3. Two black women framing the Portrait of Madame Récamier. The portrait is of a languid woman at ease on a chaise. In the video, we see two black women sitting underneath, in positions of servitude and readiness – as one commentator pointed out, it’s what would have been in the portrait if we could see beyond the frame: the army of black and brown attendants and servants who waited on the aristocracy.

4. A black woman picking out the hair of a black man seated before the Mona Lisa. There’s a tenderness and intimacy to this scene that is piercing — it reminded us of haircuts around our kitchen table as kids, and later as a parent. And it also evoked the iconic Kitchen Table series by photographer Carrie Mae Weems. For many of us, the message was: this could be you. This could be your son. This is your space, too.

The image serves as the Everything is Love album cover.

5. Quick cuts between images of contemporary black men and women — sometimes with arms outstretched — juxtaposed with details from paintings depicting bondage, war, struggle and despair, including The Raft of the Medusa. The universal human struggle is real – and its been going on for a very long time.

6. A painting of a black woman with a white head scarf: Portrait D’Une Négresse by Marie-Guillemine Benoist. This painting, seen near the end of the film, is seared into our memories. In the context of the video, the subject could be emblematic of an angel, a healer, a priest. A figure of forgiveness and absolution. A witness. Or an accuser, an active questioner — or even the judge and jury.

If you have to ask yourself why it seems so surprising, so shocking, perhaps even so invasive to see black and brown people in iconic poses of Western royalty, and religion, and military might, then you’ve already been touched by this video in the way in which we imagine it was intended.

Like Kehinde Wiley’s heroic portraits, this work of art is a bold statement that everyone is an inheritor of dignity, and stature, and purpose. That black and brown skin are not disqualifiers for anything – not regal bearing, not bourgeoisie respectability, not the inducement of awe nor the bestowing of grace.
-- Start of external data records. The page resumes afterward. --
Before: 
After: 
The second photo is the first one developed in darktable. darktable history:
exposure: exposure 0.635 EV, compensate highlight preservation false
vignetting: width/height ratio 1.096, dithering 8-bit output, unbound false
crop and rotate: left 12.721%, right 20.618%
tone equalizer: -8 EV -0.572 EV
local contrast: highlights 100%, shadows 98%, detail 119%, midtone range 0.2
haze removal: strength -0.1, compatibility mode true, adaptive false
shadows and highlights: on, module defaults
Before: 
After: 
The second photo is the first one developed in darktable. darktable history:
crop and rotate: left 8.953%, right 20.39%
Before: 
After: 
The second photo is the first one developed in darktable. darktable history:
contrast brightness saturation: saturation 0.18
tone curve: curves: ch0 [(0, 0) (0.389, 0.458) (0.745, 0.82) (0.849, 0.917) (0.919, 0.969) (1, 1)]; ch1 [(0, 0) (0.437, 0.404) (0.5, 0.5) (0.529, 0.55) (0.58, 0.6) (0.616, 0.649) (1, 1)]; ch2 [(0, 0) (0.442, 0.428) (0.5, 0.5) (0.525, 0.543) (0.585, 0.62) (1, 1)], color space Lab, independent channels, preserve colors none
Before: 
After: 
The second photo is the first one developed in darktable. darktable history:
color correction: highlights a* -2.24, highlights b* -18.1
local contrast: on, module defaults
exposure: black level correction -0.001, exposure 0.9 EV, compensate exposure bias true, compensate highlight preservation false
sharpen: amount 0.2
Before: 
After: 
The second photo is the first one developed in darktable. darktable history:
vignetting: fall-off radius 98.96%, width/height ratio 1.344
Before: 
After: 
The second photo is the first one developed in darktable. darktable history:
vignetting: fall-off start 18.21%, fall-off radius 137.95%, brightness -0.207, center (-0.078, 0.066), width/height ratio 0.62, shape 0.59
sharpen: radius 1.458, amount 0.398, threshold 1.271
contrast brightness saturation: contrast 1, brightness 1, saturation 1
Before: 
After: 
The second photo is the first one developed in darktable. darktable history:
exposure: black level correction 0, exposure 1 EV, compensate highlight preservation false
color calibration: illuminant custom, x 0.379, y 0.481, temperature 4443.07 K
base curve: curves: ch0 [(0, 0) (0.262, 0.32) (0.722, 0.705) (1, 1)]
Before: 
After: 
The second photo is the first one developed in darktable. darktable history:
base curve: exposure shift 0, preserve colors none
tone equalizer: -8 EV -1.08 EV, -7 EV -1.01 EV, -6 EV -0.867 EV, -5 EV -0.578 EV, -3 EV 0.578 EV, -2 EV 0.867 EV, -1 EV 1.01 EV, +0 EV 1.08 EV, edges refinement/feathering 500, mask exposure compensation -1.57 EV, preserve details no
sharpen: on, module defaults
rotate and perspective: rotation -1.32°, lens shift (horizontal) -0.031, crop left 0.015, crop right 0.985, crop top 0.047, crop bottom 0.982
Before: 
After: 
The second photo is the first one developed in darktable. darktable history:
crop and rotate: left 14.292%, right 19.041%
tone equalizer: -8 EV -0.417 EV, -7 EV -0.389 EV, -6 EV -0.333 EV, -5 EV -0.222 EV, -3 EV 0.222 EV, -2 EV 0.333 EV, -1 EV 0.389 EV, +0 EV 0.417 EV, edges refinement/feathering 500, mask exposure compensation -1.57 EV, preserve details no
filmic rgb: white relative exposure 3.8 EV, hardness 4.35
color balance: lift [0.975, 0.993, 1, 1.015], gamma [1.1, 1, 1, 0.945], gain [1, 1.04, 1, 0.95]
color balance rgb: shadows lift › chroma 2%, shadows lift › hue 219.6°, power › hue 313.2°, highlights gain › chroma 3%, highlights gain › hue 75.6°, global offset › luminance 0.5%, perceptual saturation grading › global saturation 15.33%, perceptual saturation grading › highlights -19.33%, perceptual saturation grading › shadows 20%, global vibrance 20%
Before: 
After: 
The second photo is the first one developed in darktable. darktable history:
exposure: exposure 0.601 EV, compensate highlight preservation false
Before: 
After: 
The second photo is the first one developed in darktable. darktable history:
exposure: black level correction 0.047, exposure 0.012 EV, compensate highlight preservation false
We’ve been to the Louvre many times, and we’ve never actually felt that it was for us. We’ve marveled at its beauty, we’ve dutifully noted the histories of the artists and the works on display, and we’ve come away feeling lucky to be in the presence of such master works. But particularly when we’re there as a black family with our children, we’ve felt a pang of disappointment. Because on the rare occasion when we spot someone in a painting who looks like us, it’s always someone in a position of servitude. A man or woman of color meekly tending to the needs of someone else – someone more powerful. We’re the afterthought, the cleaning crew, the disposable ones.

We have always loved the Louvre, but we haven’t ever felt that the Louvre actually loved us back.

In this video, all of that is reversed – the universal desires for love, dignity, purpose, meaning and freedom are made clear. It’s not just people of European heritage who want those things – it’s all of us.

Near the end, we see Beyoncé and Jay-Z sitting together, clothed as Egyptian royalty – they’ve been seen in this pose previously in the video. But in this vignette, they’re smiling, almost like two mischievous children who’ve just gotten away with something.

And they have. They just reclaimed an iconic and majestic space in a way that makes it accessible and relevant – perhaps for the very first time – to all of humanity.

All that from one simple music video? Yes, dear reader. If you can see a dream unfolding before your eyes, then your own unspoken hopes and desires can seem tangible, and achievable and real.

What we see with our eyes matters. Who knows where this might take us next?

We don’t love everything about this video – but we aren’t about to let the perfect be the enemy of the good. It’s more than good enough. And it gets the job done.

What a year of black excellence this has been! Black Panther, a Pulitzer for Kendrick Lamar, an Oscar for Jordan Peele, new sales records for Mark Bradford and Kerry James Marshall, a Royal Wedding, black women artists getting solo exhibitions, and now this. And it’s only June!

Can’t believe we made it. This is what we’re thankful for. Song dropped. Mic dropped. Thank you, Mr. and Mrs. Carter. Well done.